Clint Eastwood’s Oscar winner took the sheen off the Wild West, at least how the Wild West was depicted on screen. That being said, the film holds to many of the traditions of classic Westerns. Eastwood seems to be balancing between classic Western mythology and the revisionist work he did in the ’70s. Based on David Webb Peoples’ script, the film challenges the noble legends of the Western genre, showing cowboys and outlaws as savage killers. The West was a rough and lawless place. Even the law was rough and lawless. As the aging assassin, Bill Munny, Eastwood shines in the role he seemed destined to play.

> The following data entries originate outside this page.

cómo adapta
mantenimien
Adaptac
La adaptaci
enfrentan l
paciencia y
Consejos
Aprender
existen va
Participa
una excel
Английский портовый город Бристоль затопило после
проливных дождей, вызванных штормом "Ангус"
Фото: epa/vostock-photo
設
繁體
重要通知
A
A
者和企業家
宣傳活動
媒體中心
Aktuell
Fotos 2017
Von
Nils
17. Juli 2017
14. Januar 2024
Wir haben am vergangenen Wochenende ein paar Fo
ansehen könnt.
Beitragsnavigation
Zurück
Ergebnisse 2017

Munny was a notorious killer. But he met a woman and settled down, started pig farming. When his wife died, he was left to raise his two children alone. Then one day, the Schofield Kid (Jaimz Woolvett, ROSEWOOD) rides in. The kid has heard all the tales about Munny and wants his help with an assassination job. A couple of cowboys cut up a prostitute and her friends have pooled their money to pay for revenge. Their town sheriff Little Bill Daggett (Gene Hackman, HOOSIERS) let the cowboys go in exchange for seven ponies to be given to the brothel owner Skinny Dubois (Anthony James, IN THE HEAT OF THE NIGHT), who paid good money for Delilah (Anna Thomson, BIRD), who cut up won’t earn a cent. Munny isn’t interested at first, but the money seems better than he can fetch for his sick hogs. He recruits his partner Ned Logan (Morgan Freeman, MILLION DOLLAR BABY) to help.